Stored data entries
-.-.-

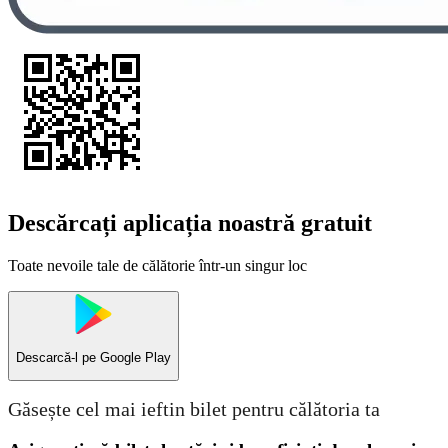
Descărcați aplicația noastră gratuit
Toate nevoile tale de călătorie într-un singur loc
Descarcă-l pe
Google Play
Găsește cel mai ieftin bilet pentru călătoria ta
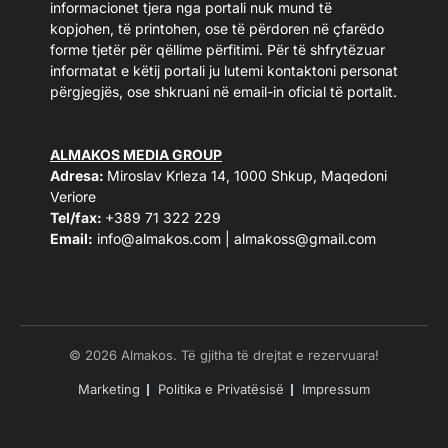
informacionet tjera nga portali nuk mund të
kopjohen, të printohen, ose të përdoren në çfarëdo
forme tjetër për qëllime përfitimi. Për të shfrytëzuar
informatat e këtij portali ju lutemi kontaktoni personat
përgjegjës, ose shkruani në email-in oficial të portalit.
ALMAKOS MEDIA GROUP
Adresa:
Miroslav Krleza 14, 1000 Shkup, Maqedoni
Veriore
Tel/fax:
+389 71 322 229
Email:
info@almakos.com
|
almakoss@gmail.com
© 2026 Almakos. Të gjitha të drejtat e rezervuara!
Marketing
Politika e Privatësisë
Impressum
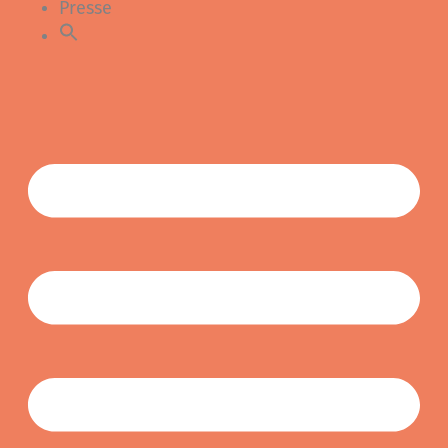
Presse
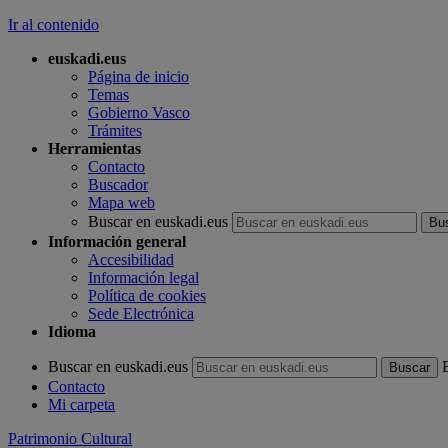
Ir al contenido
euskadi.eus
Página de inicio
Temas
Gobierno Vasco
Trámites
Herramientas
Contacto
Buscador
Mapa web
Buscar en euskadi.eus
Información general
Accesibilidad
Información legal
Política de cookies
Sede Electrónica
Idioma
Buscar en euskadi.eus
Contacto
Mi carpeta
Patrimonio Cultural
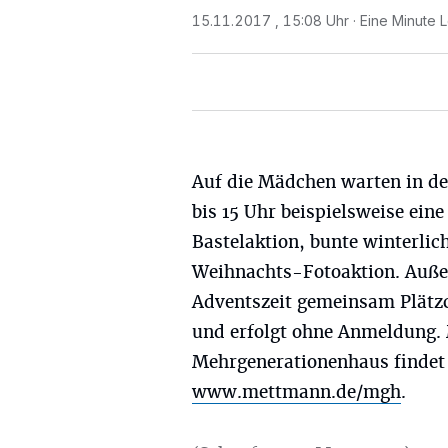
15.11.2017 , 15:08 Uhr
Eine Minute 
Auf die Mädchen warten in der
bis 15 Uhr beispielsweise ein
Bastelaktion, bunte winterlic
Weihnachts-Fotoaktion. Auße
Adventszeit gemeinsam Plätzc
und erfolgt ohne Anmeldung.
Mehrgenerationenhaus findet
www.mettmann.de/mgh
.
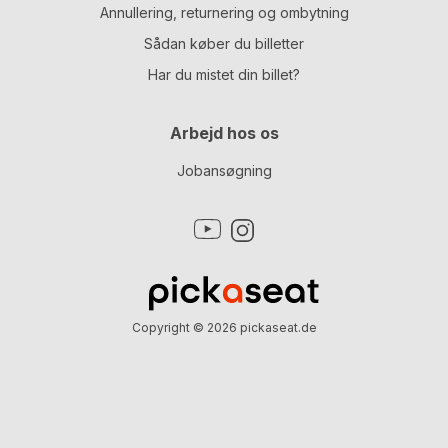
Annullering, returnering og ombytning
Sådan køber du billetter
Har du mistet din billet?
Arbejd hos os
Jobansøgning
Copyright © 2026
pickaseat.de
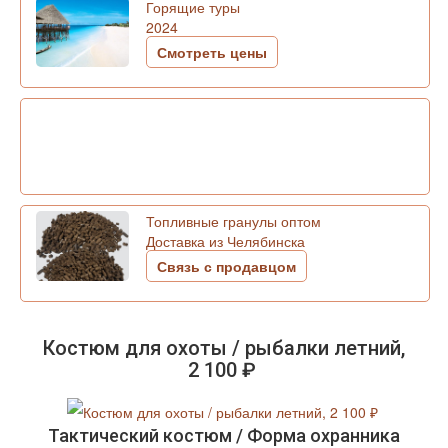
Горящие туры
2024
Смотреть цены
Топливные гранулы оптом
Доставка из Челябинска
Связь с продавцом
Костюм для охоты / рыбалки летний,
2 100 ₽
Тактический костюм / Форма охранника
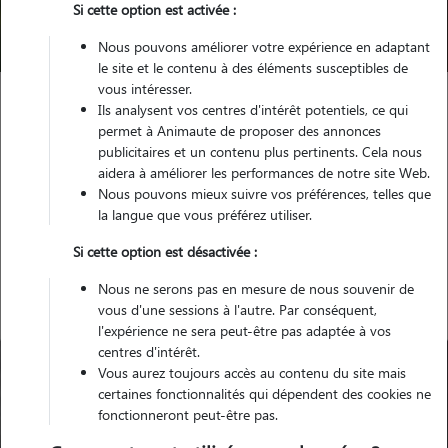
Si cette option est activée :
Trouver mon Pet Sitter
Nous pouvons améliorer votre expérience en adaptant
le site et le contenu à des éléments susceptibles de
vous intéresser.
Ils analysent vos centres d'intérêt potentiels, ce qui
Garde animaux
France
Auvergne-Rhône-Alpes
Isère
permet à Animaute de proposer des annonces
Villefontaine
publicitaires et un contenu plus pertinents. Cela nous
aidera à améliorer les performances de notre site Web.
Nous pouvons mieux suivre vos préférences, telles que
la langue que vous préférez utiliser.
Nos gardiens à Villefontaine
Si cette option est désactivée :
Nous ne serons pas en mesure de nous souvenir de
vous d'une sessions à l'autre. Par conséquent,
l'expérience ne sera peut-être pas adaptée à vos
centres d'intérêt.
Vous aurez toujours accès au contenu du site mais
certaines fonctionnalités qui dépendent des cookies ne
fonctionneront peut-être pas.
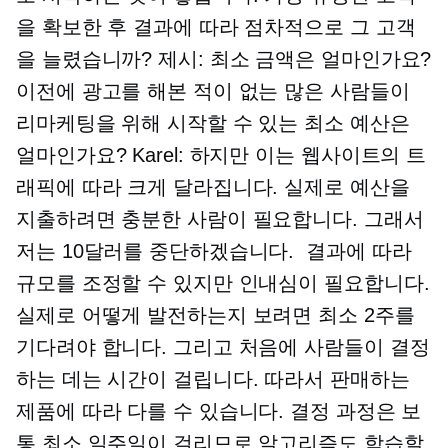
을 확보한 후 결과에 따라 점차적으로 그 고객
을 늘렸습니까? 제시: 최소 금액은 얼마인가요?
이전에 광고를 해본 적이 없는 많은 사람들이
리마케팅을 위해 시작할 수 있는 최소 예산은
얼마인가요? Karel: 하지만 이는 웹사이트의 트
래픽에 따라 크게 달라집니다. 실제로 예산을
지출하려면 충분한 사람이 필요합니다. 그래서
저는 10달러를 중단하겠습니다.
결과에 따라
규모를 조정할 수 있지만 인내심이 필요합니다.
실제로 어떻게 발전하는지 보려면 최소 2주를
기다려야 합니다. 그리고 처음에 사람들이 결정
하는 데는 시간이 걸립니다. 따라서 판매하는
제품에 따라 다를 수 있습니다. 결정 과정은 보
통 최소 일주일이 걸리므로 알고리즘도 학습할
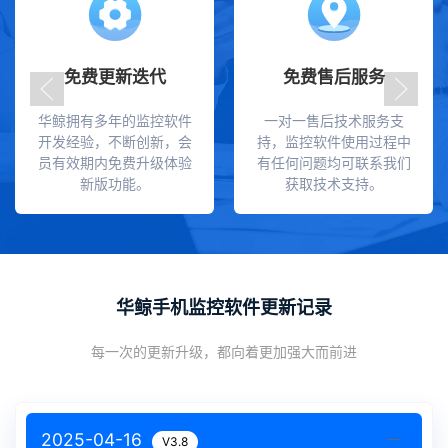
免费更新迭代
免费售后服务
华鲸拥有多年的监控软件
一对一售后技术服务支
开发经验，不断创新，会
持，监控软件使用过程中
员有效期内免费升级体验
有任何问题均可联系我们
新版功能。
获取技术支持。
华鲸手机监控软件更新记录
每一次的更新升级，都向着更加强大而前进
2025-04-16
V3.8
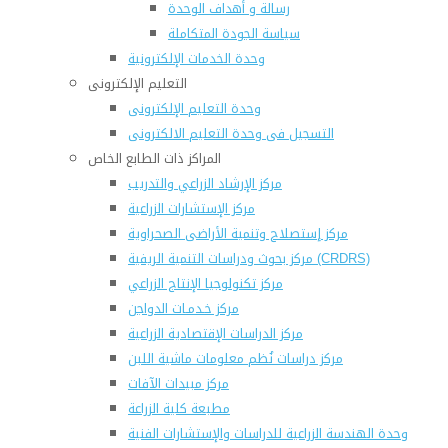
رسالة و أهداف الوحدة
سياسة الجودة المتكاملة
وحدة الخدمات الإلكترونية
التعليم الإلكترونى
وحدة التعليم الإلكترونى
التسجيل فى وحدة التعليم الالكترونى
المراكز ذات الطابع الخاص
مركز الإرشاد الزراعي والتدريب
مركز الإستشارات الزراعية
مركز إستصلاح وتنمية الأراضى الصحراوية
مركز بحوث ودراسات التنمية الريفية (CRDRS)
مركز تكنولوجيا الإنتاج الزراعي
مركز خـدمـات الدواجن
مركز الدراسات الإقتصادية الزراعية
مركز دراسات نُظم معلومات ماشية اللبن
مركز مبيدات الآفات
مطبعة كلية الزراعة
وحدة الهندسة الزراعية للدراسات والإستشارات الفنية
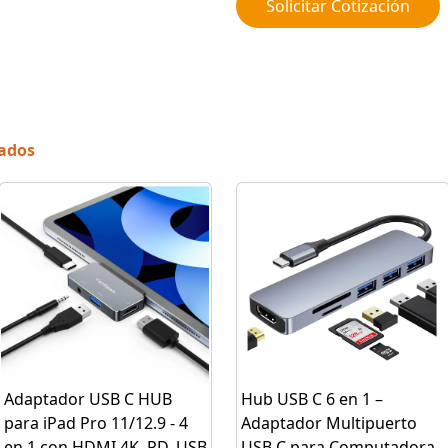
Solicitar Cotización
nados
Adaptador USB C HUB
Hub USB C 6 en 1 –
para iPad Pro 11/12.9 - 4
Adaptador Multipuerto
en 1 con HDMI 4K, PD, USB
USB C para Computadora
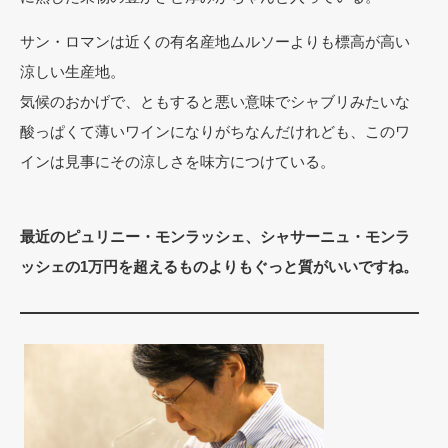
サン・ロマンは近くの有名産地ムルソーよりも標高が高い
涼しい生産地。
気候のおかげで、ともすると悪い意味でシャブリみたいな
酸っぱくて薄いワインになりがちなんだけれども、このワ
インは見事にその涼しさを味方につけている。
最近のピュリニー・モンラッシェ、シャサーニュ・モンラ
ッシェの1万円を超えるものよりもぐっと質がいいですね。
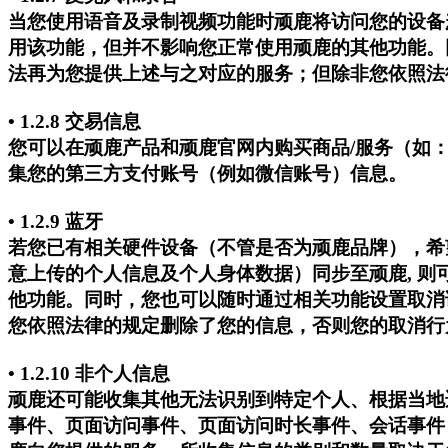
当您使用语音及录制视频功能时顽鹿将访问您的设备
用该功能，但并不影响您正常使用顽鹿的其他功能。
法再为您提供上述与之对应的服务；但除非您依照法
• 1.2.8 交易信息
您可以在顽鹿产品和顽鹿官网内购买商品/服务（如
集您的第三方支付账号（例如微信账号）信息。
• 1.2.9 蓝牙
若您已有相关硬件设备（不管是否为顽鹿品牌），希
意上传的个人信息及个人身体数据）同步至顽鹿, 
他功能。同时，您也可以随时通过相关功能设置取消
您依照法律的规定删除了您的信息，否则您的取消行
• 1.2.10 非个人信息
顽鹿还可能收集其他无法识别到特定个人、根据当地
事件、页面访问事件、页面访问时长事件、会话事件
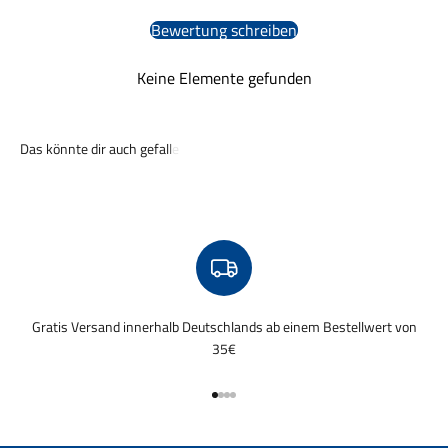
Bewertung schreiben
Keine Elemente gefunden
Gratis Versand innerhalb Deutschlands ab einem Bestellwert von
35€
Gehe zu Element 1
Gehe zu Element 2
Gehe zu Element 3
Gehe zu Element 4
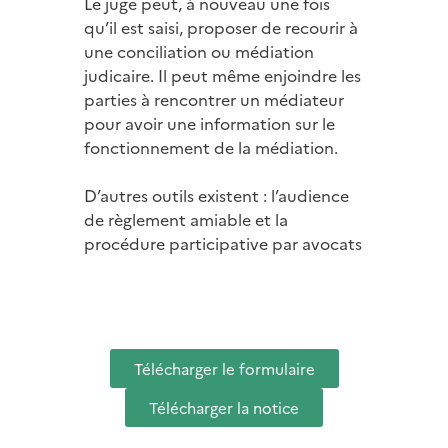
Le juge peut, à nouveau une fois
qu’il est saisi, proposer de recourir à
une conciliation ou médiation
judicaire. Il peut même enjoindre les
parties à rencontrer un médiateur
pour avoir une information sur le
fonctionnement de la médiation.
D’autres outils existent : l’audience
de règlement amiable et la
procédure participative par avocats
Télécharger le formulaire
Télécharger la notice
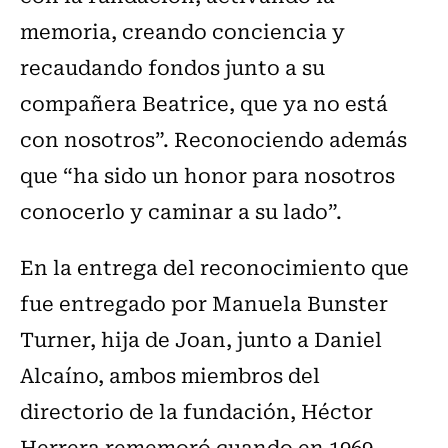
memoria, creando conciencia y
recaudando fondos junto a su
compañera Beatrice, que ya no está
con nosotros”. Reconociendo además
que “ha sido un honor para nosotros
conocerlo y caminar a su lado”.
En la entrega del reconocimiento que
fue entregado por Manuela Bunster
Turner, hija de Joan, junto a Daniel
Alcaíno, ambos miembros del
directorio de la fundación, Héctor
Herrera rememoró cuando en 1969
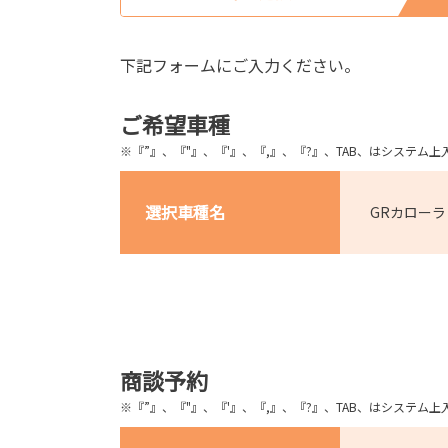
下記フォームにご入力ください。
ご希望車種
※『”』、『"』、『'』、『,』、『?』、TAB、はシステ
選択車種名
GRカローラ
商談予約
※『”』、『"』、『'』、『,』、『?』、TAB、はシステ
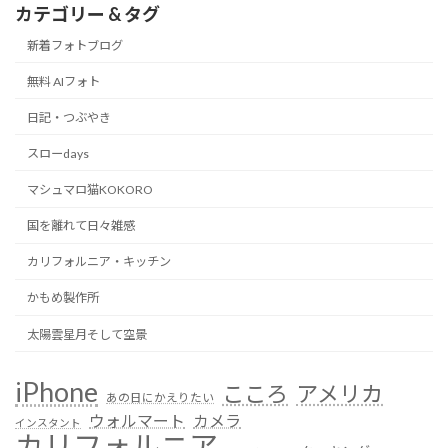
カテゴリー & タグ
新着フォトブログ
無料 AIフォト
日記・つぶやき
スローdays
マシュマロ猫KOKORO
国を離れて日々雑感
カリフォルニア・キッチン
かもめ製作所
太陽雲星月そして空景
iPhone
こころ
アメリカ
あの日にかえりたい
ウォルマート
カメラ
インスタント
カリフォルニア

-.-.-

**Try it**. Quote every line of text in the records above, word for word, omitting the picture markers.

**Solution to the exercise**.
Descărcați aplicația noastră gratuit
Toate nevoile tale de călătorie într-un singur loc
Descarcă-l pe
Google Play
Găsește cel mai ieftin bilet pentru călătoria ta
informacionet tjera nga portali nuk mund të
kopjohen, të printohen, ose të përdoren në çfarëdo
forme tjetër për qëllime përfitimi. Për të shfrytëzuar
informatat e këtij portali ju lutemi kontaktoni personat
përgjegjës, ose shkruani në email-in oficial të portalit.
ALMAKOS MEDIA GROUP
Adresa:
Miroslav Krleza 14, 1000 Shkup, Maqedoni
Veriore
Tel/fax:
+389 71 322 229
Email:
info@almakos.com
|
almakoss@gmail.com
© 2026 Almakos. Të gjitha të drejtat e rezervuara!
Marketing
Politika e Privatësisë
Impressum
Presse
Ir al contenido
euskadi.eus
Página de inicio
Temas
Gobierno Vasco
Trámites
Herramientas
Contacto
Buscador
Mapa web
Buscar en euskadi.eus
Información general
Accesibilidad
Información legal
Política de cookies
Sede Electrónica
Idioma
Buscar en euskadi.eus
Contacto
Mi carpeta
Patrimonio Cultural
15.11.2017 , 15:08 Uhr
Eine Minute 
Auf die Mädchen warten in der
bis 15 Uhr beispielsweise ein
Bastelaktion, bunte winterlic
Weihnachts-Fotoaktion. Auße
Adventszeit gemeinsam Plätzc
und erfolgt ohne Anmeldung.
Mehrgenerationenhaus findet
www.mettmann.de/mgh
.
Annullering, returnering og ombytning
Sådan køber du billetter
Har du mistet din billet?
Arbejd hos os
Jobansøgning
Copyright © 2026
pickaseat.de
Горящие туры
2024
Смотреть цены
Топливные гранулы оптом
Доставка из Челябинска
Связь с продавцом
Костюм для охоты / рыбалки летний,
2 100 ₽
Тактический костюм / Форма охранника
Si cette option est activée :
Trouver mon Pet Sitter
Nous pouvons améliorer votre expérience en adaptant
le site et le contenu à des éléments susceptibles de
vous intéresser.
Ils analysent vos centres d'intérêt potentiels, ce qui
Garde animaux
France
Auvergne-Rhône-Alpes
Isère
permet à Animaute de proposer des annonces
Villefontaine
publicitaires et un contenu plus pertinents. Cela nous
aidera à améliorer les performances de notre site Web.
Nous pouvons mieux suivre vos préférences, telles que
la langue que vous préférez utiliser.
Nos gardiens à Villefontaine
Si cette option est désactivée :
Nous ne serons pas en mesure de nous souvenir de
vous d'une sessions à l'autre. Par conséquent,
l'expérience ne sera peut-être pas adaptée à vos
centres d'intérêt.
Vous aurez toujours accès au contenu du site mais
certaines fonctionnalités qui dépendent des cookies ne
fonctionneront peut-être pas.
을 확보한 후 결과에 따라 점차적으로 그 고객
을 늘렸습니까? 제시: 최소 금액은 얼마인가요?
이전에 광고를 해본 적이 없는 많은 사람들이
리마케팅을 위해 시작할 수 있는 최소 예산은
얼마인가요? Karel: 하지만 이는 웹사이트의 트
래픽에 따라 크게 달라집니다. 실제로 예산을
지출하려면 충분한 사람이 필요합니다. 그래서
저는 10달러를 중단하겠습니다.
결과에 따라
규모를 조정할 수 있지만 인내심이 필요합니다.
실제로 어떻게 발전하는지 보려면 최소 2주를
기다려야 합니다. 그리고 처음에 사람들이 결정
하는 데는 시간이 걸립니다. 따라서 판매하는
제품에 따라 다를 수 있습니다. 결정 과정은 보
통 최소 일주일이 걸리므로 알고리즘도 학습할
免费更新迭代
免费售后服务
华鲸拥有多年的监控软件
一对一售后技术服务支
开发经验，不断创新，会
持，监控软件使用过程中
员有效期内免费升级体验
有任何问题均可联系我们
新版功能。
获取技术支持。
华鲸手机监控软件更新记录
每一次的更新升级，都向着更加强大而前进
2025-04-16
V3.8
رسالة و أهداف الوحدة
سياسة الجودة المتكاملة
وحدة الخدمات الإلكترونية
التعليم الإلكترونى
وحدة التعليم الإلكترونى
التسجيل فى وحدة التعليم الالكترونى
المراكز ذات الطابع الخاص
مركز الإرشاد الزراعي والتدريب
مركز الإستشارات الزراعية
مركز إستصلاح وتنمية الأراضى الصحراوية
مركز بحوث ودراسات التنمية الريفية (CRDRS)
مركز تكنولوجيا الإنتاج الزراعي
مركز خـدمـات الدواجن
مركز الدراسات الإقتصادية الزراعية
مركز دراسات نُظم معلومات ماشية اللبن
مركز مبيدات الآفات
مطبعة كلية الزراعة
وحدة الهندسة الزراعية للدراسات والإستشارات الفنية
Solicitar Cotización
nados
Adaptador USB C HUB
Hub USB C 6 en 1 –
para iPad Pro 11/12.9 - 4
Adaptador Multipuerto
en 1 con HDMI 4K, PD, USB
USB C para Computadora
サン・ロマンは近くの有名産地ムルソーよりも標高が高い
涼しい生産地。
気候のおかげで、ともすると悪い意味でシャブリみたいな
酸っぱくて薄いワインになりがちなんだけれども、このワ
インは見事にその涼しさを味方につけている。
最近のピュリニー・モンラッシェ、シャサーニュ・モンラ
ッシェの1万円を超えるものよりもぐっと質がいいですね。
当您使用语音及录制视频功能时顽鹿将访问您的设备
用该功能，但并不影响您正常使用顽鹿的其他功能。
法再为您提供上述与之对应的服务；但除非您依照法
• 1.2.8 交易信息
您可以在顽鹿产品和顽鹿官网内购买商品/服务（如
集您的第三方支付账号（例如微信账号）信息。
• 1.2.9 蓝牙
若您已有相关硬件设备（不管是否为顽鹿品牌），希
意上传的个人信息及个人身体数据）同步至顽鹿, 
他功能。同时，您也可以随时通过相关功能设置取消
您依照法律的规定删除了您的信息，否则您的取消行
• 1.2.10 非个人信息
顽鹿还可能收集其他无法识别到特定个人、根据当地
事件、页面访问事件、页面访问时长事件、会话事件
Bewertung schreiben
Keine Elemente gefunden
Gratis Versand innerhalb Deutschlands ab einem Bestellwert von
35€
Gehe zu Element 1
Gehe zu Element 2
Gehe zu Element 3
Gehe zu Element 4
Le juge peut, à nouveau une fois
qu’il est saisi, proposer de recourir à
une conciliation ou médiation
judicaire. Il peut même enjoindre les
parties à rencontrer un médiateur
pour avoir une information sur le
fonctionnement de la médiation.
D’autres outils existent : l’audience
de règlement amiable et la
procédure participative par avocats
Télécharger le formulaire
Télécharger la notice
memoria, creando conciencia y
recaudando fondos junto a su
compañera Beatrice, que ya no está
con nosotros”. Reconociendo además
que “ha sido un honor para nosotros
conocerlo y caminar a su lado”.
En la entrega del reconocimiento que
fue entregado por Manuela Bunster
Turner, hija de Joan, junto a Daniel
Alcaíno, ambos miembros del
directorio de la fundación, Héctor
Herrera rememoró cuando en 1969
下記フォームにご入力ください。
ご希望車種
※『”』、『"』、『'』、『,』、『?』、TAB、はシステ
選択車種名
GRカローラ
商談予約
※『”』、『"』、『'』、『,』、『?』、TAB、はシステ
カテゴリー & タグ
新着フォトブログ
無料 AIフォト
日記・つぶやき
スローdays
マシュマロ猫KOKORO
国を離れて日々雑感
カリフォルニア・キッチン
かもめ製作所
太陽雲星月そして空景
iPhone
こころ
アメリカ
あの日にかえりたい
ウォルマート
カメラ
インスタント
カリフォルニア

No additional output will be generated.